Aurora tersenyum dan menunjuk dengan sebuah garpu di tangan kanannya untuk memakan kue yang ada di atas meja ke arah Fritz, "Hei, tanpa kau sadari, mereka senang dengan apa yang kau berikan kepada mereka, Fritz. Lagi pula sebagai seorang Ayah memang demikian adanya, kau cukup memberikan nasehat dan apa yang bisa kau berikan selama itu baik untuk mereka, kami yang mengasuh mereka tentunya dengan pendekatan diri kami sebagai seorang perempuan yang sudah lekat dengan yang namanya kasih sayang dan bisa membuat nyaman seorang anak." Kata Aurora yang kembali makan kue coklat di meja panjang itu.
"Benar yang di katakan, Aurora, Fritz. Kau itu memberikan apapun yang ingin mereka ingin kan, tetapi pada dasarnya sepertinya mereka itu memang mengambil dari sisi seorang Ibu yang telah mengandungnya selama ini." Kata Kate yang mengingat sifat Canaria yang tidak banyak meminta hal yang tidak berguna dan itu menurun kesemua anak-anaknya, dimana bahkan Naidan yang laki-laki seharusnya suka sekali dengan mainan merasa biasa saja dan tidak terlalu menginginkan sesuatu.

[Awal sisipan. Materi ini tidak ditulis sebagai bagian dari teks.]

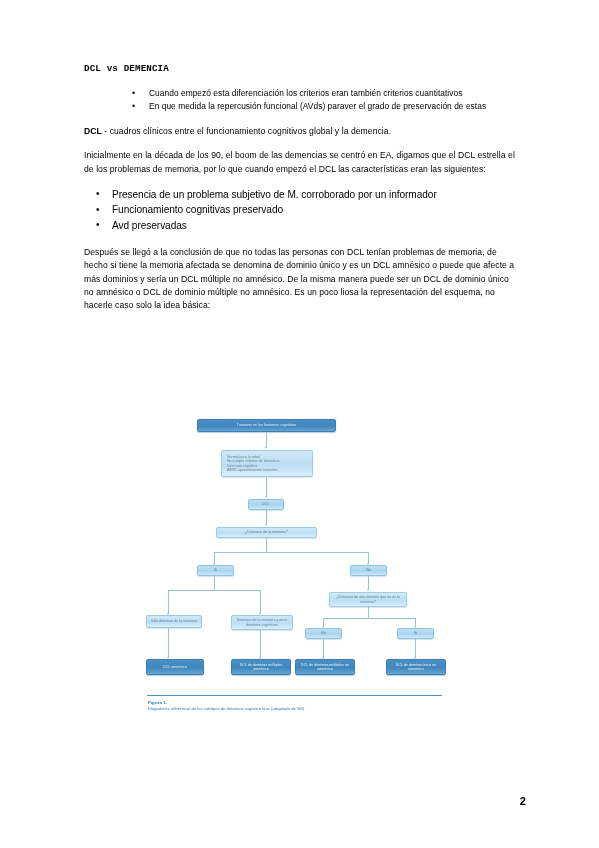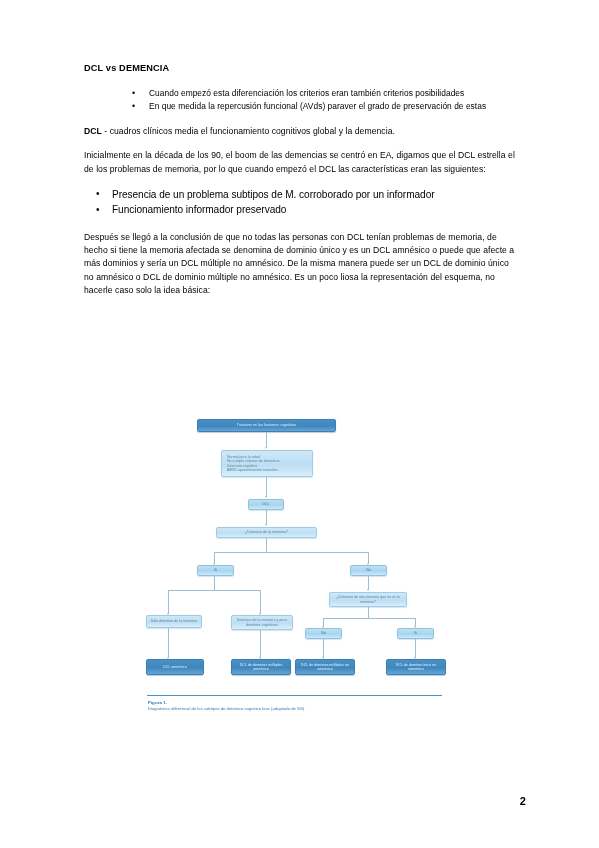--- a/index.html
+++ b/index.html
@@ -36,6 +36,7 @@
     letter-spacing: 0.15px;
     line-height: 13px;
     margin: 0 0 12px 0;
+    font-family: Liberation Mono, monospace;
   }
 
   .para {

Apalagi mereka memang selalu di ajak bermain bersama selama ini, jadinya mereka malah lebih memilih banyak menghabiskan waktu senangnya dengan bersama-sama dan itu di dukung oleh Kate, Aurora dan Vassnorla yang membuatnya jauh lebih mengasikan.
Fritz pun merasakan hal itu dimana ketiga anaknya tidak banyak meminta kepadanya walau seperti yang di lihat Fritz selalu memberikan makanan yang mereka sukai atau mewujudkan pergi ke tempat rekreasi yang ingin mereka kunjungi di wilayah Kyoto ketika mereka bosan di kediaman Aurora dan bermain dengan mainan-mainan mereka.
Namun ketika pindah ke kastil itu, anak-anaknya lebih nyaman bermain di halaman kastil dan di dalamnya di bandingkan pergi keluar.
Fritz merasa bersyukur mereka bertiga mengambil sisi baik itu dari Ibu yang telah mengandung serta melahirkannya dengan selamat, walau sekarang dirinya telah tiada untuk selamanya.
( Catatan Penulis. )
Maaf yah kalau Penulis kurang update maksimal atau dengan kata-kata nya.
Penulis kurang fit dan beberapa hari ini memang sejenak istirahat, untuk refresing pikiran.
Tapi selalu di usahakan update kok dan tidak lebih dari 3 hari.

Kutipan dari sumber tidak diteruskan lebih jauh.